Abstract:We introduce a comprehensive and statistical framework in a model free setting for a complete treatment of localized data corruptions due to severe noise sources, e.g., an occluder in the case of a visual recording. Within this framework, we propose i) a novel algorithm to efficiently separate, i.e., detect and localize, possible corruptions from a given suspicious data instance and ii) a Maximum A Posteriori (MAP) estimator to impute the corrupted data. As a generalization to Euclidean distance, we also propose a novel distance measure, which is based on the ranked deviations among the data attributes and empirically shown to be superior in separating the corruptions. Our algorithm first splits the suspicious instance into parts through a binary partitioning tree in the space of data attributes and iteratively tests those parts to detect local anomalies using the nominal statistics extracted from an uncorrupted (clean) reference data set.

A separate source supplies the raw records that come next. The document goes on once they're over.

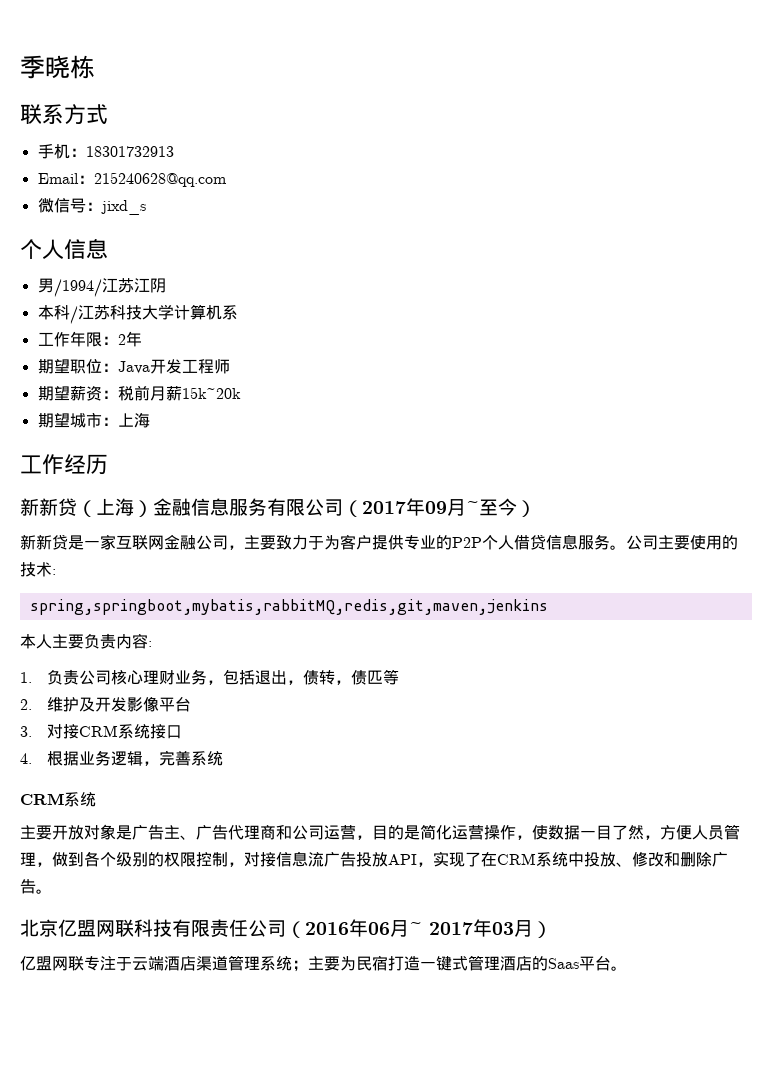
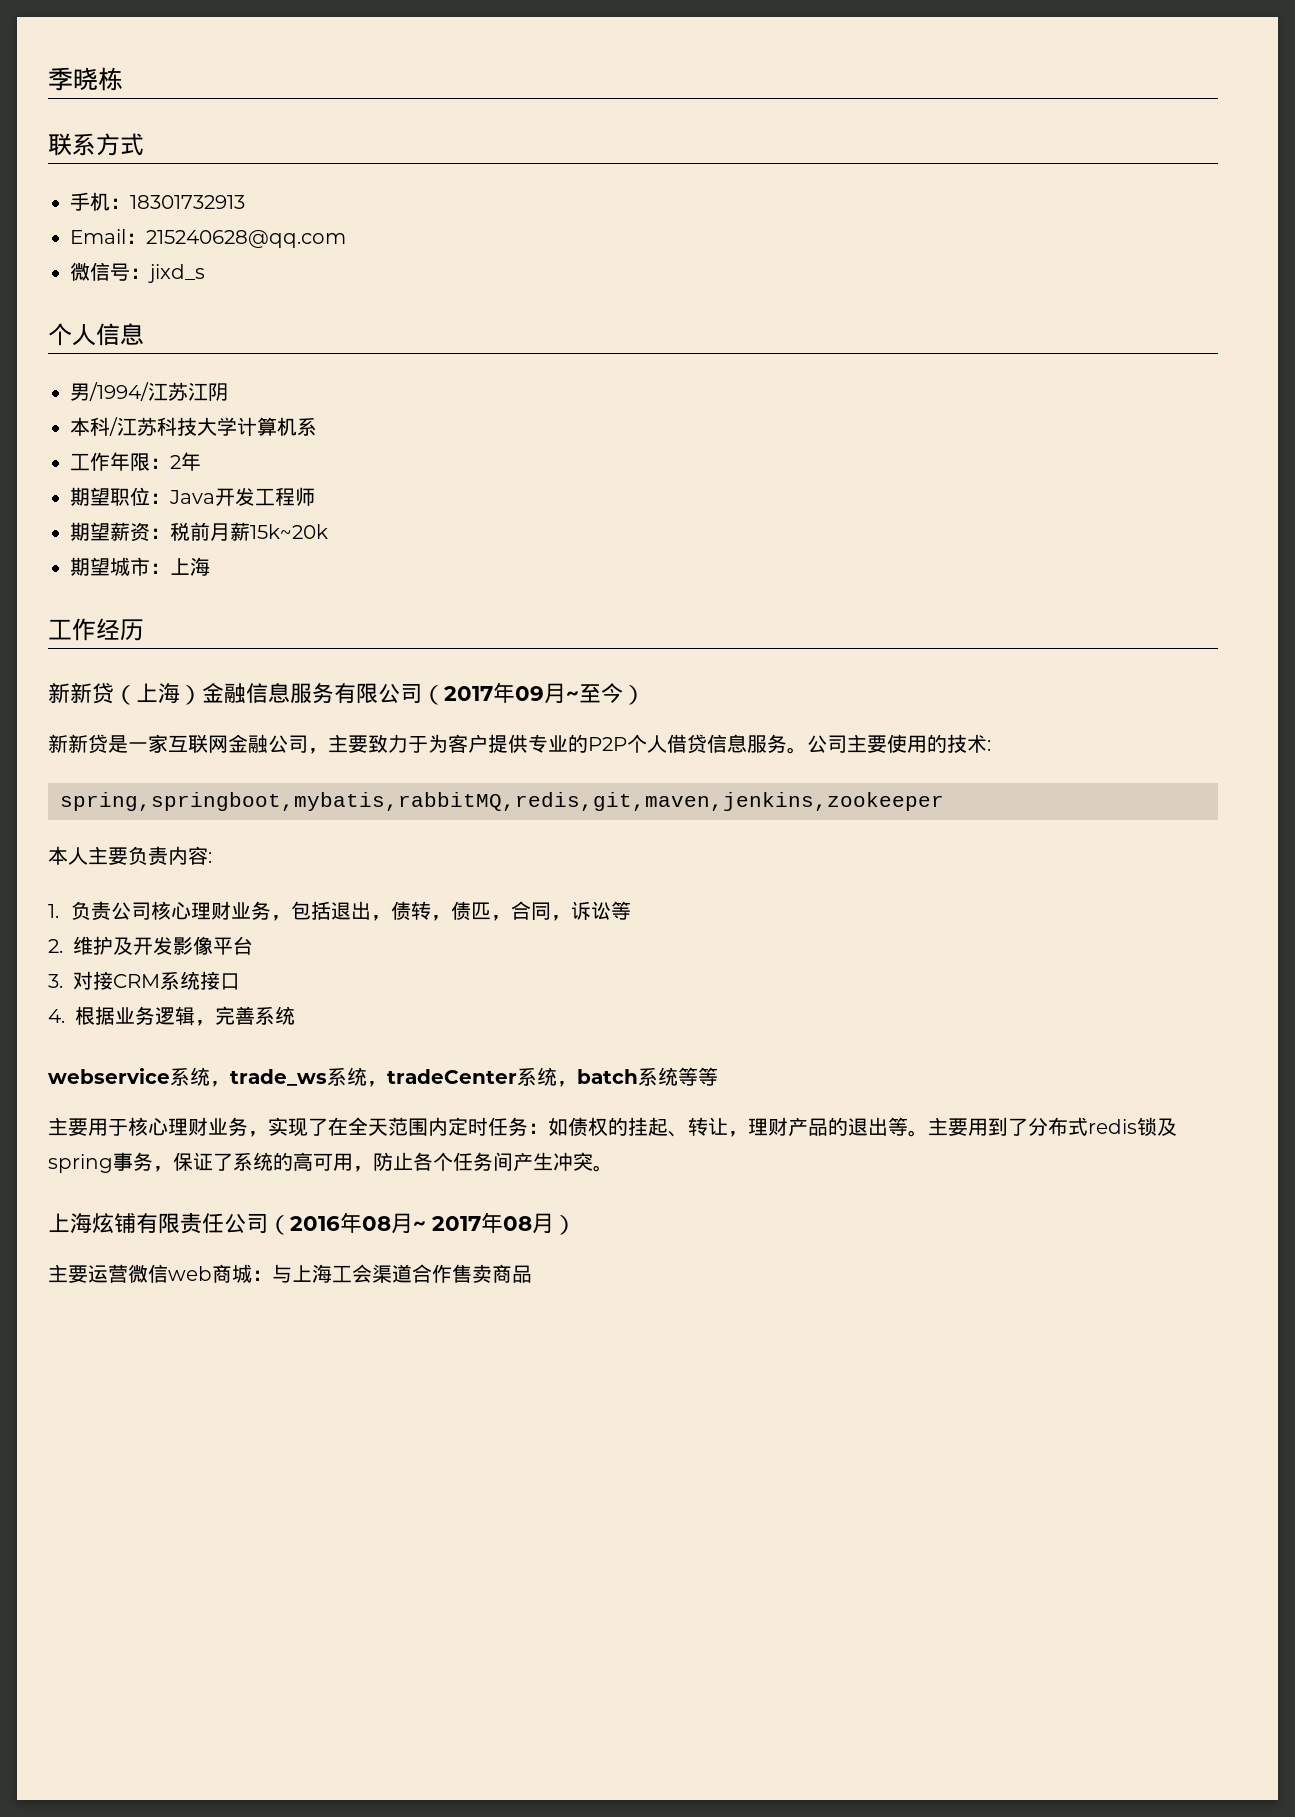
[29,599,548,615] spring,springboot,mybatis,rabbitMQ,redis,git,maven,jenkins -> [60,792,944,811] spring,springboot,mybatis,rabbitMQ,redis,git,maven,jenkins,zookeeper
(384, 677) none -> [491,901,612,921] ，合同，诉讼
[20,792,96,807] [20,824,740,840] [20,851,728,867] [20,879,52,894] [20,919,172,937] CRM系统 // 主要开放对象是广告主、广告代理商和公司运营，目的是简化运营操作，使数据一目了然，方便人员管理，做到各个级别的权限控制，对接信息流广告投放API，实现了在CRM系统中投放、修改和删除广告。 // 北京亿盟网联科技 -> [48,1067,718,1087] [48,1117,1177,1137] [48,1152,613,1173] [48,1212,136,1233] webservice系统，trade_ws系统，tradeCenter系统，batch系统等等 // 主要用于核心理财业务，实现了在全天范围内定时任务：如债权的挂起、转让，理财产品的退出等。主要用到了分布式redis锁及spring事务，保证了系统的高可用，防止各个任务间产生冲突。 // 上海炫铺
[368,922,390,935] 06 -> [362,1216,391,1231] 08
[492,922,514,935] 03 -> [503,1216,532,1231] 08
[20,955,627,972] 亿盟网联专注于云端酒店渠道管理系统；主要为民宿打造一键式管理酒店的Saas平台。 -> [48,1264,532,1283] 主要运营微信web商城：与上海工会渠道合作售卖商品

Once each part is labeled as anomalous vs normal, the corresponding binary patterns over this tree that characterize corruptions are identified and the affected attributes are imputed. Under a certain conditional independency structure assumed for the binary patterns, we analytically show that the false alarm rate of the introduced algorithm in detecting the corruptions is independent of the data and can be directly set without any parameter tuning. The proposed framework is tested over several well-known machine learning data sets with synthetically generated corruptions; and experimentally shown to produce remarkable improvements in terms of classification purposes with strong corruption separation capabilities. Our experiments also indicate that the proposed algorithms outperform the typical approaches and are robust to varying training phase conditions.